On his long voyage he encounters many challenges, including the Sirens – a group of sea nymphs held captive on a rocky island, who lure sailors to their deaths with the beauty of their song.
Ulysses was keen to hear the Sirens’ song, which was thought to bestow wisdom on the listener. So he enlisted the help of the goddess Circe. She told him to fill his sailors’ ears with wax and have them tie him to the ship’s mast. No one was to untie him, no matter how hard he begged.
As they approached the Sirens’ island, the sea was calm and there came the sound of music so entrancing that Ulysses begged to be released. The sailors – obedient to his earlier orders or simply unable to hear him – bound him tighter.
They held their course until the music faded away and the ship was safe. Some versions of the story say that the Sirens, in grief and rage, threw themselves into the water and were drowned.
Homer doesn’t describe the Sirens’ appearance, although in early Greek art they are often shown as birds with scaly feet and lions’ manes.

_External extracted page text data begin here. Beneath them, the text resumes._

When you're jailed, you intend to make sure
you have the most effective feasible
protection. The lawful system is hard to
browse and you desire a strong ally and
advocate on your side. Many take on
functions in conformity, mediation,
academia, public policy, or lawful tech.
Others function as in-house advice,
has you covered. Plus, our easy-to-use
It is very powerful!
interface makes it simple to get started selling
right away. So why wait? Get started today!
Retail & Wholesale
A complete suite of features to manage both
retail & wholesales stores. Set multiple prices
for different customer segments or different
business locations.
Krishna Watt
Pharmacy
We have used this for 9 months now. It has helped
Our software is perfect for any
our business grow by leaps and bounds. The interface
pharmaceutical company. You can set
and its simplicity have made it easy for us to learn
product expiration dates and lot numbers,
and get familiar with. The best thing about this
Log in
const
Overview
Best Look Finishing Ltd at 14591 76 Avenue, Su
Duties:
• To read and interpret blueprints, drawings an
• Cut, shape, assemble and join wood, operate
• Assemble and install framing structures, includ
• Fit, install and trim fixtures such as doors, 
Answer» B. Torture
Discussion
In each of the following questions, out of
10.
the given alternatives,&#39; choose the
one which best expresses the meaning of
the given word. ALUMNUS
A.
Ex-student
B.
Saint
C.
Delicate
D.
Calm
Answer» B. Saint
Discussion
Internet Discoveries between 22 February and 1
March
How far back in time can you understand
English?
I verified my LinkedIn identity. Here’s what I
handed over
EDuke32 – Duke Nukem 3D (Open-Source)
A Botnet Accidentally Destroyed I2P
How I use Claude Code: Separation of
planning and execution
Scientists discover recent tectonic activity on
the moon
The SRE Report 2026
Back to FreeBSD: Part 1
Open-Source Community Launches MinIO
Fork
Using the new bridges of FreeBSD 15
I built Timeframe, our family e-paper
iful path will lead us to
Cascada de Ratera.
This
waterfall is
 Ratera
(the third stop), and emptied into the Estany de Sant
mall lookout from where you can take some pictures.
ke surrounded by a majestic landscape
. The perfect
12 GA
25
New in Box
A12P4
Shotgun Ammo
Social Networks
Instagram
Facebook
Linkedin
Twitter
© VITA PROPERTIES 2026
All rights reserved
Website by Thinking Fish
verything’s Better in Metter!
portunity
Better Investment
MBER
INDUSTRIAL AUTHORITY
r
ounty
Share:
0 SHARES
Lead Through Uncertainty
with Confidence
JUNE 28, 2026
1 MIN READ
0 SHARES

Later they appear as human figures with the legs and wings of birds. In the nineteenth century, the Sirens were shown mainly as Etty has depicted them – beautiful women with bodies as seductive as their voices.
Etty probably used Alexander Pope’s translation of Homer for inspiration:
“Next, where the Sirens dwell, you plough the seas;
their song is death, and makes destruction please
(in verdant meads they sport) and wide around
lie human bones that whiten all the ground.
The ground polluted floats with human gore
and human carnage taints the dreadful shore.
Fly swift the dangerous coast: let every ear
be stopp’d against the song! ’tis death to hear!”